А еще в ее голове мелькнула странное подозрение, что Никиас принуждает самого себя ее ненавидеть. Ведь тем людям, мысли о ком пропитаны ненавистью, не посылают улыбок.

Деми и сама не заметила, как они добрались до Мнемозины и Леты. Две находящиеся рядом реки разительно отличались от Стикса – впрочем, как и от обычных, живых рек Греции. Ни течения, ни солнечных бликов, потому что солнца в подземном царстве не было тоже. Вместо его лучей – туманная хмарь, сквозь которую из ниоткуда пробивался колдовской свет. Казалось, существовал он здесь лишь для того, чтобы царство Аида не потонуло в вечном мраке.

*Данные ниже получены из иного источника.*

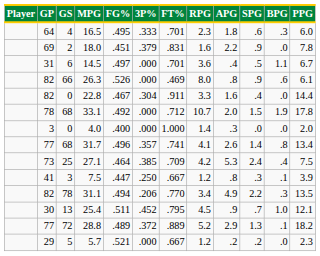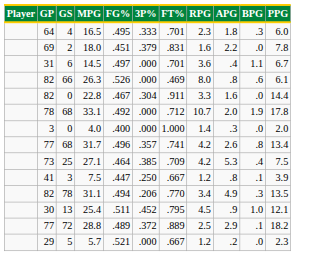- column: SPG | .6 | .9 | .5 | .9 | .4 | 1.5 | .0 | 1.4 | 2.4 | .3 | 2.2 | .7 | 1.3 | .2
31.7 | RPG: 4.1 -> 4.2
28.8 | RPG: 5.2 -> 2.5
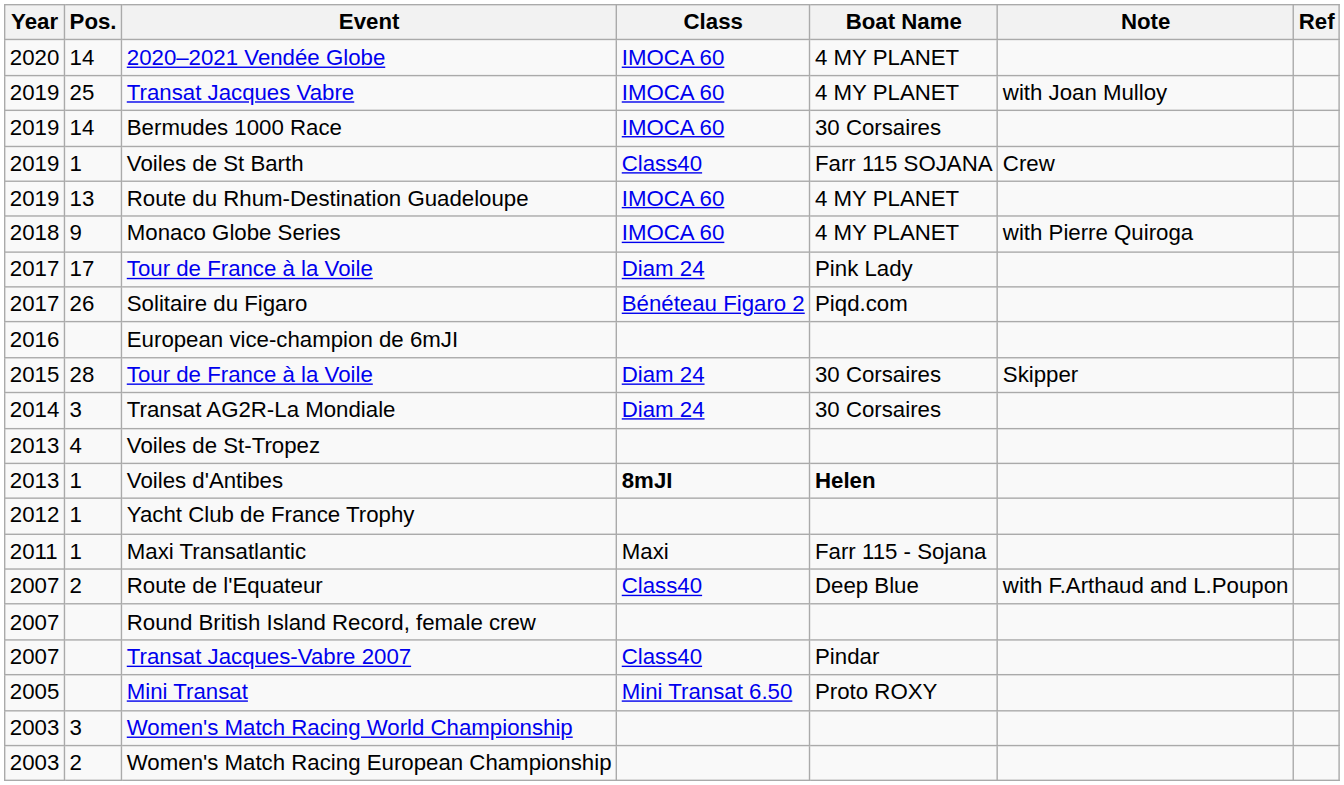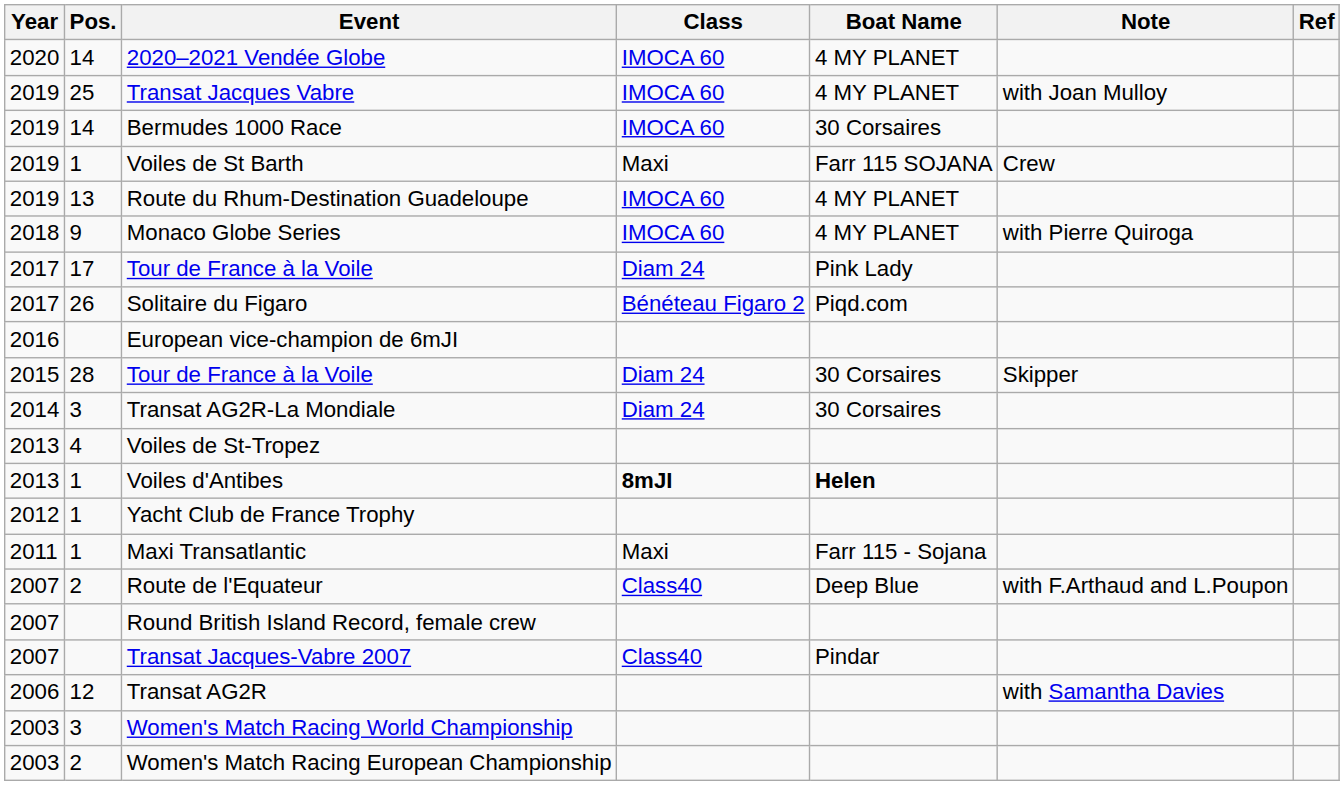Voiles de St Barth | Class: Class40 -> Maxi
+ row: 2006 | 12 | Transat AG2R | with Samantha Davies
- row: 2005 | Mini Transat | Mini Transat 6.50 | Proto ROXY
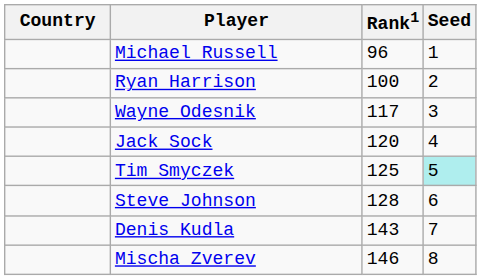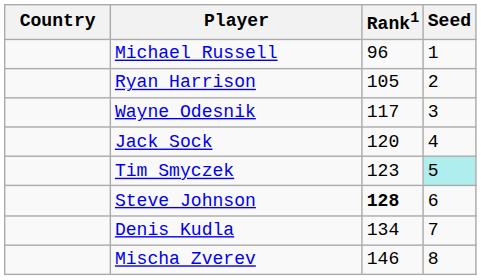Ryan Harrison | Rank1: 100 -> 105
Tim Smyczek | Rank1: 125 -> 123
Steve Johnson | Rank1: normal -> bold
Denis Kudla | Rank1: 143 -> 134
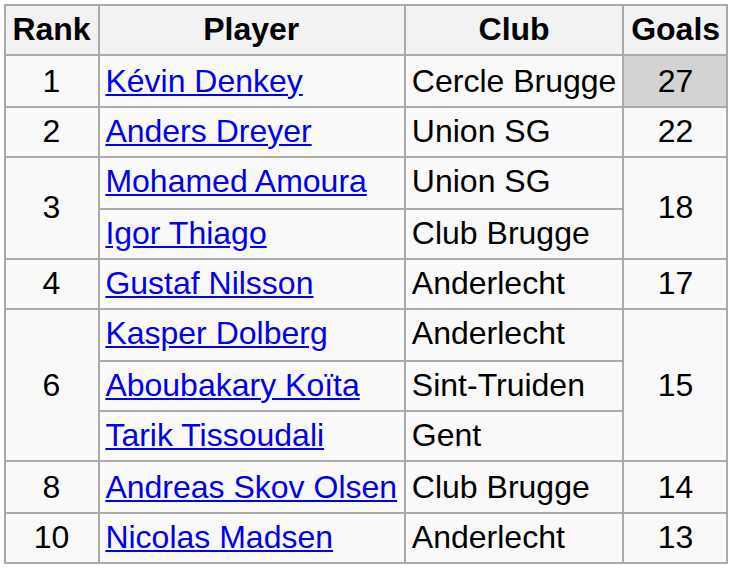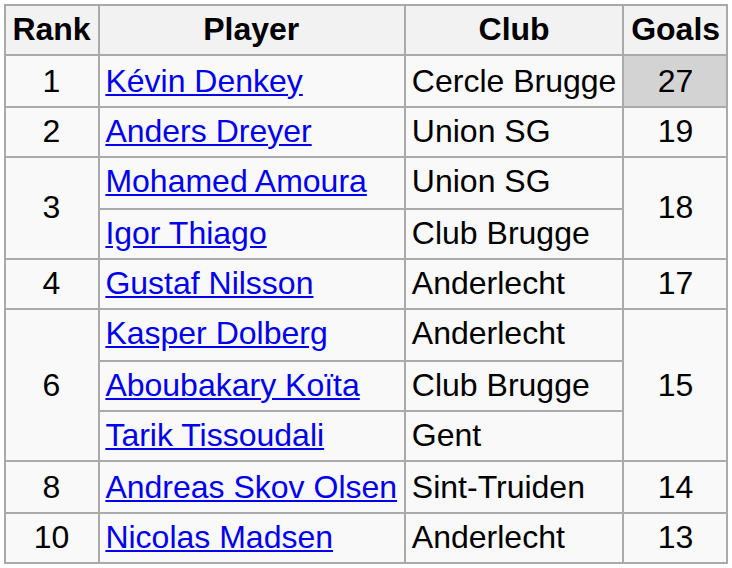Anders Dreyer | Goals: 22 -> 19
Aboubakary Koïta | Club: Sint-Truiden -> Club Brugge
Andreas Skov Olsen | Club: Club Brugge -> Sint-Truiden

На мгновение Деми представила, что это Персефона все же принесла весну с собой в царство мертвых, а с ней и свет мира живых. Истина наверняка прозаичнее, но спрашивать она не стала. Иногда лучше оставить место для тайны, чтобы, услышав правду, не разочароваться в ней.

В пещере, через которую протекали Мнемозина и Лета, возвышался каменный трон. На нем восседала богиня памяти – статная, величественная, со спокойным, мудрым взглядом и собранными в элегантную прическу светлыми волосами. Ариадна и Никиас поклонились ей. Деми, что несколько секунд смотрела на Мнемозину широко раскрытыми глазами, опомнилась и повторила их жест.

Запинаясь от волнения, Ариадна объяснила цель их визита. Пока она говорила, из реки вышла худая девушка с прилипшими к спине темными волосами. В глазах ее застыла тревога, а пальцы нервно комкали ткань пурпурного пеплоса. Дочь богини раздора Эриды, Лета не являлась сестрой Мнемозине, и внешностью, и повадками была полной ее противоположностью. Но они – забвение и память – были двумя частями единого целого, как жизнь и смерть, как день и ночь, и не могли существовать друг без друга.